原文抜粋 —
▼▼▼

カナダでは多様性と宗教の自由を重んじ生徒の自主性を尊重する「多文化」理念を掲げる高校を、効率化の為に民族ごとのグループ分けをする政策から守る事に。グループ分けを裏から煽っていたのは州議員ハーウッドでした。ロシアのウクライナ侵攻に端を発し、今のカナダ国内には自由よりも強い統率による秩序が必要と考えた彼は学校から改革を始めようとしていたのです。
生徒による選挙で方針を決めようと提案するハーウッド。百合は
「カナダは連邦制国家なんだから一人一票じゃなく一クラス一票制にしませんか?」
百合は賛成派のイギリス系を分断…ラグビーリーグ戦を利用してイングランド、スコットランド、アイルランドを分断…あぁ、それはケンカになるw。少数民族系生徒を纏める事でクラスごとの票を取り纏め、総数では賛成派有利な状況でクラス毎では反対派が勝ちの状況を作り出しました。要するにトランプ氏が大統領選挙でやったのと同じ事をやらかしたわけですねw。
もちろん事実上は賛成派が多い訳ですから、当面クラス分類が回避できただけで近い将来必ず問題は起きる。
元校長リチャードは事も無げに言います。
「多様性とはそういうことだ カナダはずっとそうしてきた」

▲▲▲

作業内容 —
A: カナダの高校をめぐる文章から、「生徒による選挙で方針を決めようと提案するハーウッド。百合は」で始まり「元校長リチャードは事も無げに言います。」に至るまでの部分をそのまま抜き出してください。
B: カナダの高校をめぐる文章について、次の問いに答えてください。
(i) ハーウッドはどのような役職の人物として紹介されていますか。
(ii) 百合は一人一票の代わりにどのような投票方式を提案しましたか。
(iii) 「多様性とはそういうことだ」と言った元校長の名前は何ですか。
C: カナダの高校をめぐる文章の続きを、最後の文のあとから書いてください。
次のデータは本文とは別個の資料です。

提供データ —
▼▼▼

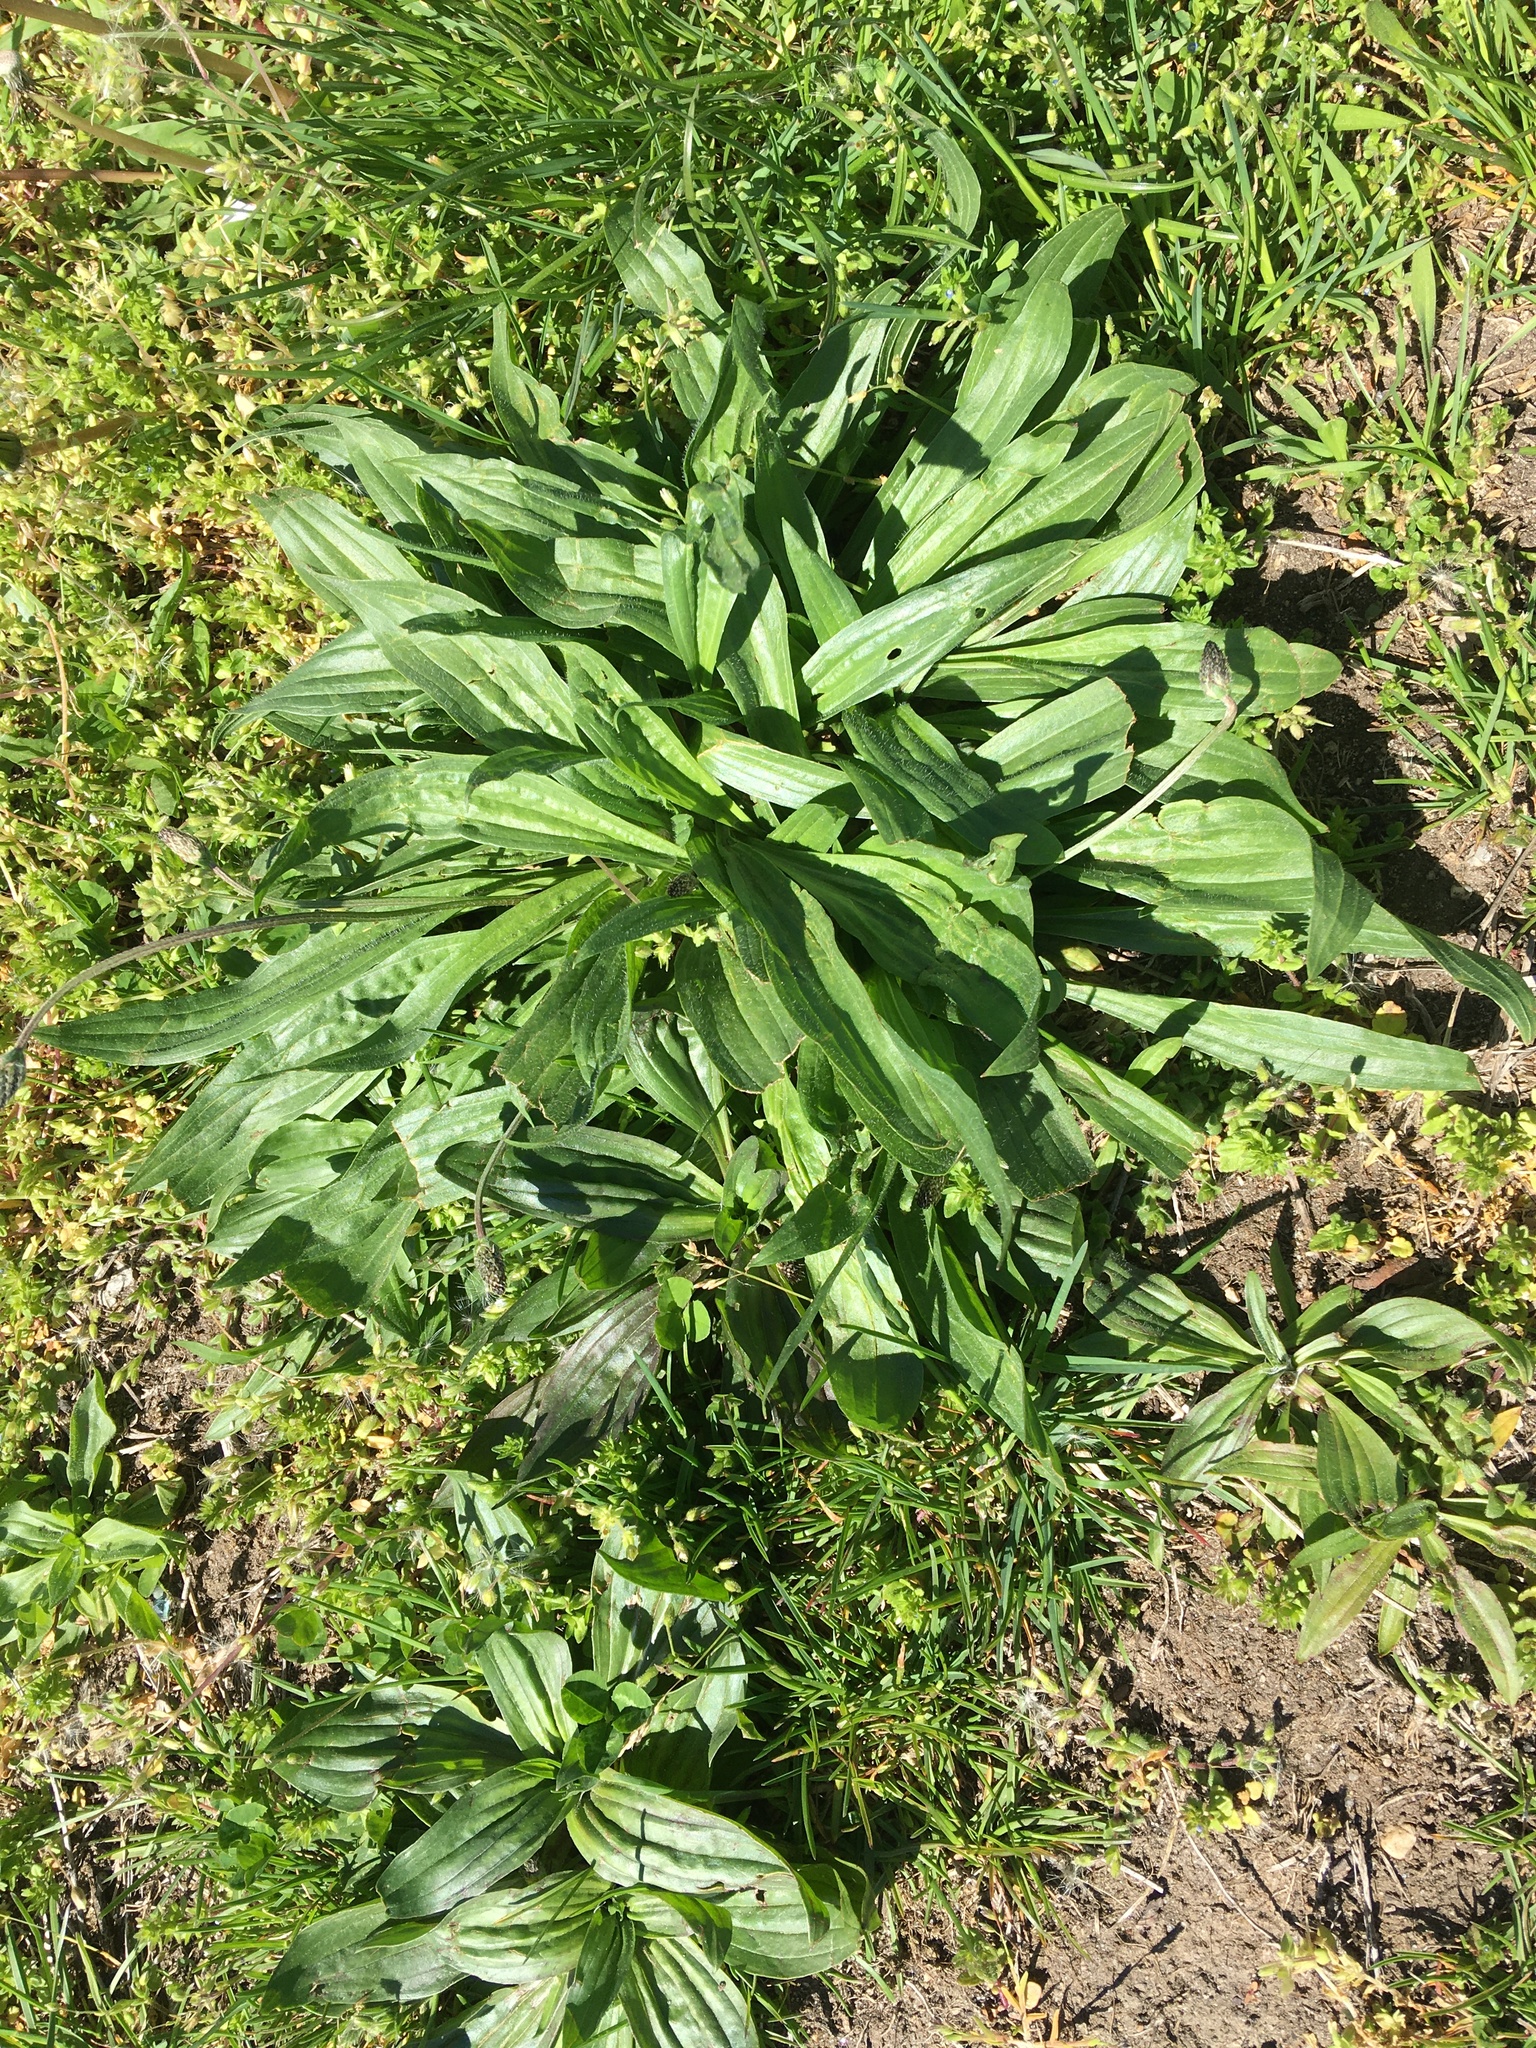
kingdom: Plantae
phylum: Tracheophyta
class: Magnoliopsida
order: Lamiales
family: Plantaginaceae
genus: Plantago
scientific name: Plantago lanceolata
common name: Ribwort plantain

▲▲▲

解答一覧 —
A:
生徒による選挙で方針を決めようと提案するハーウッド。百合は
「カナダは連邦制国家なんだから一人一票じゃなく一クラス一票制にしませんか?」
百合は賛成派のイギリス系を分断…ラグビーリーグ戦を利用してイングランド、スコットランド、アイルランドを分断…あぁ、それはケンカになるw。少数民族系生徒を纏める事でクラスごとの票を取り纏め、総数では賛成派有利な状況でクラス毎では反対派が勝ちの状況を作り出しました。要するにトランプ氏が大統領選挙でやったのと同じ事をやらかしたわけですねw。
もちろん事実上は賛成派が多い訳ですから、当面クラス分類が回避できただけで近い将来必ず問題は起きる。
元校長リチャードは事も無げに言います。

B:
(i) 州議員
(ii) 一クラス一票制
(iii) リチャード

C:
「交渉 妥協 合意を絶えず繰り返す そうして進むのが多文化主義国家カナダよ」
百合も口を添えます。得難い経験をした少年たちはきっとぶつかり合いながらもより良い道を選んで行くに違いありません。
…生徒の一人、サムがゲイ疑惑をかけられ(本人も自覚は無かった様だけど事実っぽい)、熊の出るキャンプ場に引きこもった時、同じく生徒ブレントが
「俺は何も言ってないが 助けに来たからチャラにしろ! ゲイでも何でもお前はサムだ!」のセリフと共に助けに来ました。
性自認どうこうよりも、そういう所を飛び越して人格を認めてくれる…コレが肝心な気がしますね。そこまでの繋がりを作るのも大変なら他にも問題は噴出するんでしょうが、目指すところはココなんじゃないかな。流石カナダ。